Une Manitobaine usurpe l’identité de plusieurs personnes en ligne

WINNIPEG – Une femme qui quittait rarement sa maison dans le nord du Manitoba a avoué qu’elle a usurpé l’identité de plusieurs personnes en ligne, dont celle d’un athlète professionnel, pour recevoir de l’argent et des cadeaux et vivre la vie des gens célèbres.

Shelly Lynn Chartier a plaidé coupable à sept chefs d’accusation, entre autres de fraude. Onze autres ont été suspendus.

Un exposé conjoint des faits déposé au tribunal indique que Mme Chartier est âgée de 27 ans et a complété sa sixième année du primaire. Elle était constamment à son ordinateur lorsqu’elle a commis les crimes entre février 2011 et août 2013.

Selon le document, elle a envoyé des milliers de messages textes, de courriels, de gazouillis sur Twitter et de messages sur Facebook durant cette période, créant un réseau de mensonges complexe qui a mené à une enquête pour pornographie juvénile sur l’athlète, chez qui une descente policière a même eu lieu.

Une ordonnance de non-publication empêche de divulguer les noms des victimes.

Le police américaine a éventuellement retracé la maison de Mme Chartier à Easterville.

Dans le document fourni à la cour, on lit que les crimes donnaient à l’accusée de l’attention et des bénéfices sociaux.

«C’était une route qui menait dans un monde de célébrités talentueuses et belles auquel elle ne pouvait que rêver», dit la déclaration.

Utilisant illégalement l’identité de l’athlète, Mme Chartier a été jointe par une jeune femme de la Californie qui était intéressée par le sportif. Alors qu’elle prétendait avoir 21 ans, elle n’en avait que 17 et lui envoyait des photos d’elle nue.

L’accusée a éventuellement organisé une rencontre un weekend entre l’adolescente et l’athlète chez lui.

Mais lorsque la jeune femme a cru que l’athlète voyait quelqu’un d’autre, elle a eu une dispute sur Internet avec lui, en fait Mme Chartier, qui l’a menacée et a publié les photos nues en ligne, avec son nom, son numéro de téléphone et son adresse.

L’adolescente a alors averti sa mère, qui a alerté la police.

Entre-temps, Shelly Lynn Chartier prétendait être la mère de l’adolescente et a informé l’athlète que la petite était mineure.
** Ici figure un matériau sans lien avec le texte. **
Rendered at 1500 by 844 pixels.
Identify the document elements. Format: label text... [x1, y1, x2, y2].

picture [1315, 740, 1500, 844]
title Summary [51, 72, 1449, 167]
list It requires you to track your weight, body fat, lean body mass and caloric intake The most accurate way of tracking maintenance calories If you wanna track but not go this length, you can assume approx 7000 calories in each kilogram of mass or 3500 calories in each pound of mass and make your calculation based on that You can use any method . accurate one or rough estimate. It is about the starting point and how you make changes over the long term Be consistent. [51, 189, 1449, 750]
Elle l’a menacé de l’humilier publiquement s’il ne lui achetait pas des items sur les sites de Victoria’s Secret et Amazon. Bien qu’il n’aurait pas été illégal d’avoir des relations sexuelles avec la jeune victime, puisqu’elle était en âge de donner son consentement, dit le document, le joueur professionnel a demandé à son avocat de donner 3000 $ à Mme Chartier pour ne pas perturber sa carrière.

Sous d’autres identités, l’accusée a aussi reçu des vêtements d’une actrice, de l’argent, un chiot et elle allait recevoir une voiture.

La Couronne réclame une peine de 16 à 18 mois de prison. L’audience de détermination de la peine aura lieu ultérieurement.